To assume that you know what goes on in that clubhouse between the players when you’re not there is a mistake. And that’s just coming from a fan’s perspective; a writer doing it is flat-out irresponsible. For all we know, Javy has told his teammates to keep him in check and to help him with the growth I described above. Joe Maddon’s management style seems laissez faire from the outside, but the real intent is that his players hold each other accountable from the inside.
Javy is admitting as much with his public mea culpa, crediting the other guys on the team for coming to him and addressing it in a way that could help him to improve. Because you know what’s the most fun at the end of the day? Winning.
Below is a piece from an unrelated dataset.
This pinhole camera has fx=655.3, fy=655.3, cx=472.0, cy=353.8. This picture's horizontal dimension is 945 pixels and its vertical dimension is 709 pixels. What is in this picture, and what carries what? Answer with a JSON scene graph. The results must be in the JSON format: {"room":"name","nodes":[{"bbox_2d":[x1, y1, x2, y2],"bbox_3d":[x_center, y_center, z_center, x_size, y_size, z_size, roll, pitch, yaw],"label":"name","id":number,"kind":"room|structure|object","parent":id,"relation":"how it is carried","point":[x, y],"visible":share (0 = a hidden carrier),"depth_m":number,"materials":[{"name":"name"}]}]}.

All the flash and flair means nothing if it doesn’t translate to wins, which is something Javy discussed Wednesday night.
“I’ve been focusing on just me and the pitcher out there,” He told Mooney (Twitter links here and here). “Forget about everything, launch angle, the miles (per hour) off the bat. I was hitting with all this stuff and I cleared my mind.
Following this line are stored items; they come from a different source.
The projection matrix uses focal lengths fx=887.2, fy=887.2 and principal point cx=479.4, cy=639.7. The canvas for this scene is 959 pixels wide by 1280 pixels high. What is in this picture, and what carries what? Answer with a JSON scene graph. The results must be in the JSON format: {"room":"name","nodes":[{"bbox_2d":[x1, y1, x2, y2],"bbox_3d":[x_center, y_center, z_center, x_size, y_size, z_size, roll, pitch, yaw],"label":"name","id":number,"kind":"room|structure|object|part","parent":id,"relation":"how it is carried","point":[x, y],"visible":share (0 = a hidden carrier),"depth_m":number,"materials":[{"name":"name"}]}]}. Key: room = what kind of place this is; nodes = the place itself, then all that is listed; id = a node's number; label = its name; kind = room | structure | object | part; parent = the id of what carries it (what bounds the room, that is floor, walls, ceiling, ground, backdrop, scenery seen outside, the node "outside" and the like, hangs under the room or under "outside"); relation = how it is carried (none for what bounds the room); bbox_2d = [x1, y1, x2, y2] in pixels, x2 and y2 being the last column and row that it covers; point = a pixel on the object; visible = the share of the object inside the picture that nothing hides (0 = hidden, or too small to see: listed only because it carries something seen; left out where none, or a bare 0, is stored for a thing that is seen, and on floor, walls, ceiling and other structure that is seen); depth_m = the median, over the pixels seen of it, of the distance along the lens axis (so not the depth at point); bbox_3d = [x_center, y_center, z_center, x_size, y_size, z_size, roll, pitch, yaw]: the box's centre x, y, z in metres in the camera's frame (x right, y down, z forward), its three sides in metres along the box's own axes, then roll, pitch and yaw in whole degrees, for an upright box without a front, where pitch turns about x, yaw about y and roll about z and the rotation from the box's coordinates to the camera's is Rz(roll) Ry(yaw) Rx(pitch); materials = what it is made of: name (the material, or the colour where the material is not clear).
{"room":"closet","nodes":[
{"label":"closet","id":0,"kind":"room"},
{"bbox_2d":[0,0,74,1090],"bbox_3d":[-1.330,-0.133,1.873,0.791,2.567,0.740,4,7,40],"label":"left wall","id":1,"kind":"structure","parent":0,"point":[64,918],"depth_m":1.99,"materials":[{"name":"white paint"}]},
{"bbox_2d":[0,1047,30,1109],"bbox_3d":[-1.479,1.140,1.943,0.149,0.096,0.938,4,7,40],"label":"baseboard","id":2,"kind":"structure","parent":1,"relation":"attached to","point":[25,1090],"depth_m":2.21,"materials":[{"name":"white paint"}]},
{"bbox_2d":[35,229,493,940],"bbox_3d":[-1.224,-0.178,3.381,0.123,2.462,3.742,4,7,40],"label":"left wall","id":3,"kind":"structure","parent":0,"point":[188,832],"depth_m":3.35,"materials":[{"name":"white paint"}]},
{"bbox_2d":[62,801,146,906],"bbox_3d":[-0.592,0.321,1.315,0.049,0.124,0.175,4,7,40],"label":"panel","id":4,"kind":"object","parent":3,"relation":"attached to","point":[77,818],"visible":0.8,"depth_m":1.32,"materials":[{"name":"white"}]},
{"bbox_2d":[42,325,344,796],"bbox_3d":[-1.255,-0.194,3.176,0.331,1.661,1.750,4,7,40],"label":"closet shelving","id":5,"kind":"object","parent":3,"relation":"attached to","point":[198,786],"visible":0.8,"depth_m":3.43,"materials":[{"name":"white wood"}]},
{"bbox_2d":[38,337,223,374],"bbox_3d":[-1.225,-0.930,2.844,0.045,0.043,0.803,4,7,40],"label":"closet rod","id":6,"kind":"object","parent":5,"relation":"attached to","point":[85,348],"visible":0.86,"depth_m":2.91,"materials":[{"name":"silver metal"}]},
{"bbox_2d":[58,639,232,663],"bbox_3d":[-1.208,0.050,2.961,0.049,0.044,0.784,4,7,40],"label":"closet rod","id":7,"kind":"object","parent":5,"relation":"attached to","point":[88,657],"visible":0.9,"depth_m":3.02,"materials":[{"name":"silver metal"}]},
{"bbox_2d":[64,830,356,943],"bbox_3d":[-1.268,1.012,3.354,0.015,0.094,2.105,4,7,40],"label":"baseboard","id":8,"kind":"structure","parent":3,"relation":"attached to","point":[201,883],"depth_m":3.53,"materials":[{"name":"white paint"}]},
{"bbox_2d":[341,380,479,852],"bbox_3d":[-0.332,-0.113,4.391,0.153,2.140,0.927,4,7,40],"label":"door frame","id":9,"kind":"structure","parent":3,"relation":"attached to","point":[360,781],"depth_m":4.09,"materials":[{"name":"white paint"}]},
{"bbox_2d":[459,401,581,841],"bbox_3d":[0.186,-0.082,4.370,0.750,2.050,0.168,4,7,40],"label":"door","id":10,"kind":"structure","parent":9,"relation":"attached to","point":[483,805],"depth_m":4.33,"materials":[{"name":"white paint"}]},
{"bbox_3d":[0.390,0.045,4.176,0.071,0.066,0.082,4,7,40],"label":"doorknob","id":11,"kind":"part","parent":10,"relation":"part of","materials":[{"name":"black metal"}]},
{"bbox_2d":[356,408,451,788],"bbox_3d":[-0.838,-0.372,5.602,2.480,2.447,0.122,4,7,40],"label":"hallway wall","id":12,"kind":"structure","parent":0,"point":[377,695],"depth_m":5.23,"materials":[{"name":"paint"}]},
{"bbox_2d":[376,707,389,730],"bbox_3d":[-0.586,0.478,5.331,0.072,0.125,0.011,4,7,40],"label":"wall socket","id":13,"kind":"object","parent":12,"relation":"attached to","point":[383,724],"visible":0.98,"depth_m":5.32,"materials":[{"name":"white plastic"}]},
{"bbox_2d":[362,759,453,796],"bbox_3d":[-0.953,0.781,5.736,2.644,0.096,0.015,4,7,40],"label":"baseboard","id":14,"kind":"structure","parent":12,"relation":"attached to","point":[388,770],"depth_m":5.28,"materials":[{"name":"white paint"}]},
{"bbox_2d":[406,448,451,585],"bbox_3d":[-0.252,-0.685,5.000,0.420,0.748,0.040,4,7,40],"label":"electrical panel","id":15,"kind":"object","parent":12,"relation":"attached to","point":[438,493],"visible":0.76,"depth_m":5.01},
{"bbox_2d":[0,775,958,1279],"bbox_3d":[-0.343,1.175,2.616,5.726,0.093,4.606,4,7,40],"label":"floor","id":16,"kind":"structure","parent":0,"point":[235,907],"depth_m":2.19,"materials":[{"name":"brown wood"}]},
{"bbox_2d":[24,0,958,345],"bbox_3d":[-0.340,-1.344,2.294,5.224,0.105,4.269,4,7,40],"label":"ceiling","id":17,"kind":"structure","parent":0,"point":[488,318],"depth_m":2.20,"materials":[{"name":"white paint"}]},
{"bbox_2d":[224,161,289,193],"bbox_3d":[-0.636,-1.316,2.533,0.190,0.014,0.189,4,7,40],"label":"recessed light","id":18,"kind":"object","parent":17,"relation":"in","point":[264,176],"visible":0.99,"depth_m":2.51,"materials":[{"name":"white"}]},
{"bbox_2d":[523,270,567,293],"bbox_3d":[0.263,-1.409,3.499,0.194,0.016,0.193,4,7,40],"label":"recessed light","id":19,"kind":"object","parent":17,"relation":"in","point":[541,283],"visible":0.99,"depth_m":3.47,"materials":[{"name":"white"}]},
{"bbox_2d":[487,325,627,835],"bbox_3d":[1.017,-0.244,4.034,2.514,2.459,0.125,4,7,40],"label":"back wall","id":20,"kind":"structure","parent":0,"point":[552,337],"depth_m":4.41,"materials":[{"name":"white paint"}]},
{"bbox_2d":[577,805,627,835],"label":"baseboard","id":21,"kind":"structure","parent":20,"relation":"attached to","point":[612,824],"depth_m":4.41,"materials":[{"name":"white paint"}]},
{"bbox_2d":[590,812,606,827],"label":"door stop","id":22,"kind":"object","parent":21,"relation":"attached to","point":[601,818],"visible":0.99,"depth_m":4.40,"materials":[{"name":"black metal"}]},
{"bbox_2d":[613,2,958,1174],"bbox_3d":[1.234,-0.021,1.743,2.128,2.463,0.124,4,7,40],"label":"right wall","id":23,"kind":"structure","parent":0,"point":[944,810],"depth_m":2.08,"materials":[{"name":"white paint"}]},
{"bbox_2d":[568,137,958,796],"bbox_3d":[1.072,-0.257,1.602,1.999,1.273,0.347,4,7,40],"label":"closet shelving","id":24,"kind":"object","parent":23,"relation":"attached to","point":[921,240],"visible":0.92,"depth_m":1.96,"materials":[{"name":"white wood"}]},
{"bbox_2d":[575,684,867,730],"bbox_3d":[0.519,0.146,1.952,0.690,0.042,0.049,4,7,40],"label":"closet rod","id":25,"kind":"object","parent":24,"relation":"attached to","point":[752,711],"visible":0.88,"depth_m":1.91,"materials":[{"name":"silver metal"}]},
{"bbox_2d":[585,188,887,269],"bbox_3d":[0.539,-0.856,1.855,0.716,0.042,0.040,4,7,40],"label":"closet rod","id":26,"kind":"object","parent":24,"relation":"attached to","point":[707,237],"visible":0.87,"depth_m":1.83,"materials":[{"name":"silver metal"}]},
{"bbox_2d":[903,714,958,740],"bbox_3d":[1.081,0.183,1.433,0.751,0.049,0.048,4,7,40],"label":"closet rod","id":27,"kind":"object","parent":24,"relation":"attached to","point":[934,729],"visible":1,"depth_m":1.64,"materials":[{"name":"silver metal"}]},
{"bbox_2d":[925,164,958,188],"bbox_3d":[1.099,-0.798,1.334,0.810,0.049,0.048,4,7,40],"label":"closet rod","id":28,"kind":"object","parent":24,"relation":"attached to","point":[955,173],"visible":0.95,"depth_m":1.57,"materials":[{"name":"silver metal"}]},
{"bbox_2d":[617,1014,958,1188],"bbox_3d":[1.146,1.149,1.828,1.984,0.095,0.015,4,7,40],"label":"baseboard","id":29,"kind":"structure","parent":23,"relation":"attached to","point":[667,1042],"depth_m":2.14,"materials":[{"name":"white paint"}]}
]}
“It’s all about: Compete. That’s how I’ve been taking it and, obviously, you guys have seen it’s been great for me.”
It’s still early, but the strikeouts are down and the walks are up. He’s still making incredible plays with his legs and his bat, and he’s doing it in a more controlled manner. Anyone care to explain to me how that’s any less fun?
Rather just hoping lightning strikes his kite, Javy has removed the key from it and is using it to unlock a door that to this point has remained closed. It’s still dark in the room beyond, though, which is where the light bulb comes in handy. And given how high his ceiling is, it’ll take a few teammates giving Javy a boost to screw it in. It’s an overwrought analogy, to be sure, but baseball’s a pretty involved sport.
For as much as we celebrate individual exploits like those Javy is so often capable of, being part of a team that is truly invested in helping him to improve will allow him to be more consistently great. And God help his opponents should he figure out how to make that happen.
Ed. note: The author of the piece about the Cubs lecturing the fun out of Javy Baez, Bill Baer, made an apology of his own via Twitter Thursday morning. I’d like to applaud him for taking the time to reflect on what he’d written and the feedback he’d gotten. All too often, we see sportswriters and other talking heads simply double down on awful takes that they never really believed in in the first place.
Re: My Javier Baez article from last night — After chewing on feedback for a while, I think most of the critics are right. I rushed to judgment and didn't have the proper context for the Baez quotes. So, I would like to apologize to Baez, the Cubs, and @PJ_Mooney.
— Bill Baer (@Baer_Bill) April 12, 2018
I do think there's an issue in baseball where players police other players' behavior and try to tamp down fun, but this wasn't such an example. It's sort of like when they say when you have a hammer, everything starts to look like a nail.